In other words, our Food and Drug Administration does not require that drug companies demonstrate that the drugs won't make us sick in some fashion.
"What the drug companies who want to sell the drug have to convince the FDA is that it will make let's say your cholesterol level look better if you take it for a couple of months compared to taking a dummy pill. And at the moment, unfortunately, at the moment that is the standard that the FDA applies for approving drugs and it does not make the companies go beyond that and say, 'yeah, but will it prevent heart attacks?'
"So, we've got this first problem of really pretty lax standards for approval. And then we've got the other issue of do we even know about the results when they don't meet that low standard. The poster child for that problem was the Vitoren story of several weeks ago in which it turns out that the companies that was doing the testing of their drugs did not find that even the standards of making your arteries look healthier was being met. And somehow it took two years for that result to make its way into the public consciousness because the companies were sitting on the data. So even with low standards we often don't even get those results in a timely manner."

Entries taken from a collection:
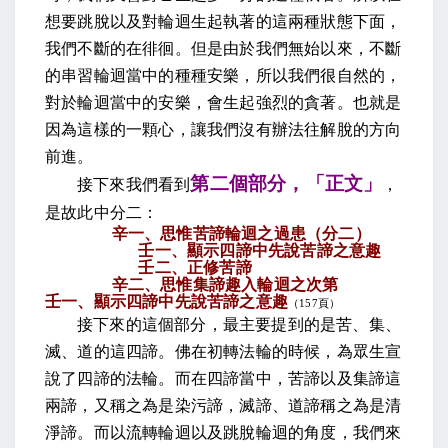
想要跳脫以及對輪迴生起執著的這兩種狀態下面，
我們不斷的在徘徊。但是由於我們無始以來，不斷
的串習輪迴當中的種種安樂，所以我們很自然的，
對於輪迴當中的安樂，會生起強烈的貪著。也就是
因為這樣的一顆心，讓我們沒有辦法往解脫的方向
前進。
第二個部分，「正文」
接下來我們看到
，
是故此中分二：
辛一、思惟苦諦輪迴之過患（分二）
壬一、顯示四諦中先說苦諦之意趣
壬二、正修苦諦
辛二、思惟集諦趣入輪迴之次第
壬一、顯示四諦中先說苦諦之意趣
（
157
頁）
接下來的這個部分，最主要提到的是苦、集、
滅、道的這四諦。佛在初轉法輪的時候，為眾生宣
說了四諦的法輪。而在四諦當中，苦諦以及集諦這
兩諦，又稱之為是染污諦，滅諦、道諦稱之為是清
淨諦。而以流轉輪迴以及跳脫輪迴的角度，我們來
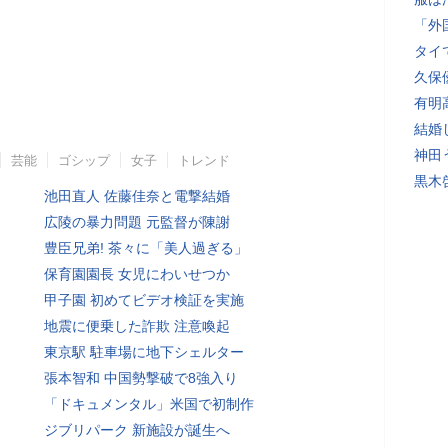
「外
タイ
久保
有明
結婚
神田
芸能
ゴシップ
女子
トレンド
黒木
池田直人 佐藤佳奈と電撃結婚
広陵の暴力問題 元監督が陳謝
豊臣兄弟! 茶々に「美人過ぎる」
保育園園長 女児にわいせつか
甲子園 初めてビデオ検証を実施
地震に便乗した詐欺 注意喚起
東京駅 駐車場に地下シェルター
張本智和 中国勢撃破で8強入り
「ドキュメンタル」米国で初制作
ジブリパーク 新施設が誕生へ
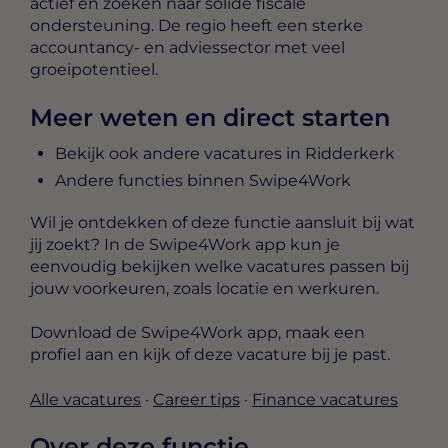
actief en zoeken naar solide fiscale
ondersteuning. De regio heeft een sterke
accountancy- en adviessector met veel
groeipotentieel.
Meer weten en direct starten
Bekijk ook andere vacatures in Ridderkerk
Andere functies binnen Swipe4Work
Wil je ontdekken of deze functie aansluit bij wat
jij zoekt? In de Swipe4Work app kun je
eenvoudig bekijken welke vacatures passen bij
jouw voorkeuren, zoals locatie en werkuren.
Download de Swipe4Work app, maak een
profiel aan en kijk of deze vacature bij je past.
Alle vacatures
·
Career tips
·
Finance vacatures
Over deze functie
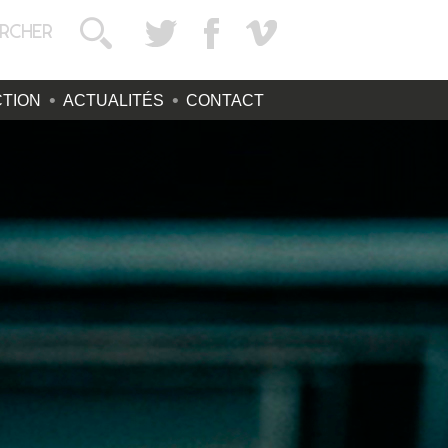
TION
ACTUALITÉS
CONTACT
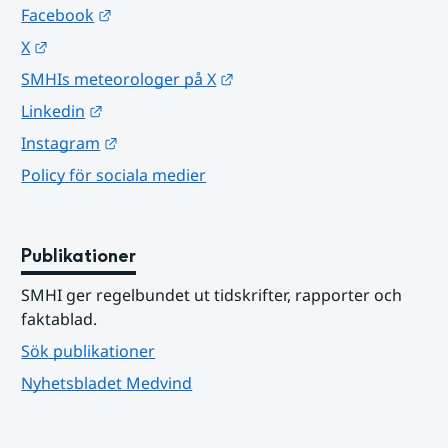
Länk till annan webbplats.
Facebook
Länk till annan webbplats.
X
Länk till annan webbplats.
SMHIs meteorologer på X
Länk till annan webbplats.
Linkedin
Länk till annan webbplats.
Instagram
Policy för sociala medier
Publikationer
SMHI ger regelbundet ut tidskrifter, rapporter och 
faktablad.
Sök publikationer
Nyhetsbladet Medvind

* * *

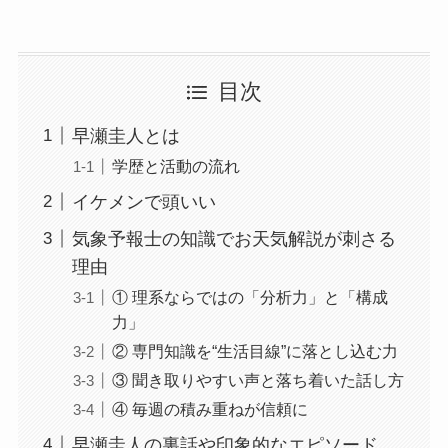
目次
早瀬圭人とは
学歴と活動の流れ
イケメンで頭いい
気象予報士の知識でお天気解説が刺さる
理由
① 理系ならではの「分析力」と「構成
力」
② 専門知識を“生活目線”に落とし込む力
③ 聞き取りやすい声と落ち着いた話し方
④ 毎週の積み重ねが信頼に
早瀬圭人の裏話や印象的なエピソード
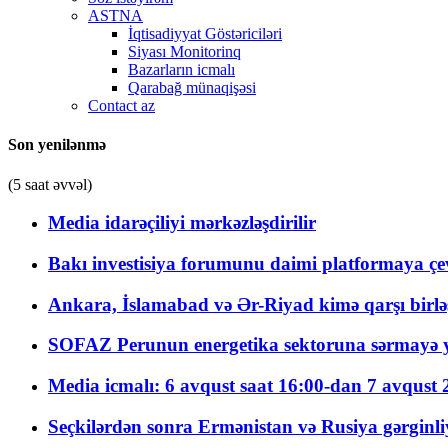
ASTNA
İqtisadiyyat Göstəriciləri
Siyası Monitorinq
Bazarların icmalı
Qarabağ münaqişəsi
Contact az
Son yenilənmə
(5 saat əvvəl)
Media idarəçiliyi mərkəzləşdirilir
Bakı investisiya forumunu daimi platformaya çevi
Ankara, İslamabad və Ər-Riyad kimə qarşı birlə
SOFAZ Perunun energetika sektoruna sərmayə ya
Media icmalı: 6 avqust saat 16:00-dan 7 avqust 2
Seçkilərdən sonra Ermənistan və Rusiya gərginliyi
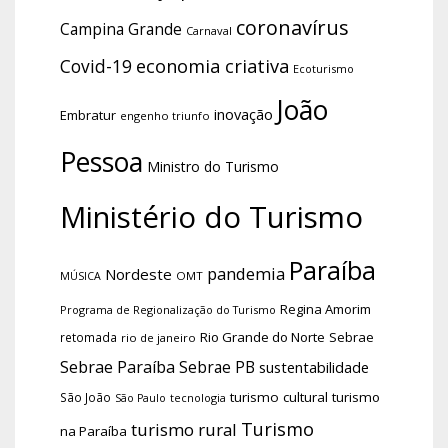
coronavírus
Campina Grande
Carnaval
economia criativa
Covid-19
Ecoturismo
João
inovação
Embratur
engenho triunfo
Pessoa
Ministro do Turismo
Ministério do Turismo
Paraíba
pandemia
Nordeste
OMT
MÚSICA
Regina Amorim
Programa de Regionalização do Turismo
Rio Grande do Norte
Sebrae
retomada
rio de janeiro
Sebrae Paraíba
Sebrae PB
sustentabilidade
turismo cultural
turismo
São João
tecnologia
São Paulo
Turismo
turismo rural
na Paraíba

**WHAT IS EXPECTED:**
Please continue the passage on FDA drug approval standards, picking up after its last sentence.

**THE ANSWER:**
Dr. Avorn explains that our current system of drug evaluation is to blame:
"We've evolved into a system of drug evaluation that is very heavily influenced by the industry that makes the drugs. Just as we have an energy policy that's influenced by the petroleum industry and environmental and finance and other policies that are heavily influenced by those industries and not by what Joe Citizen would expect the government is doing. We just need to have more of the voice of the patient and the voice of the doctor at the table when we're considering how the FDA is ruling on these drugs and not primarily the voice of the manufacturers."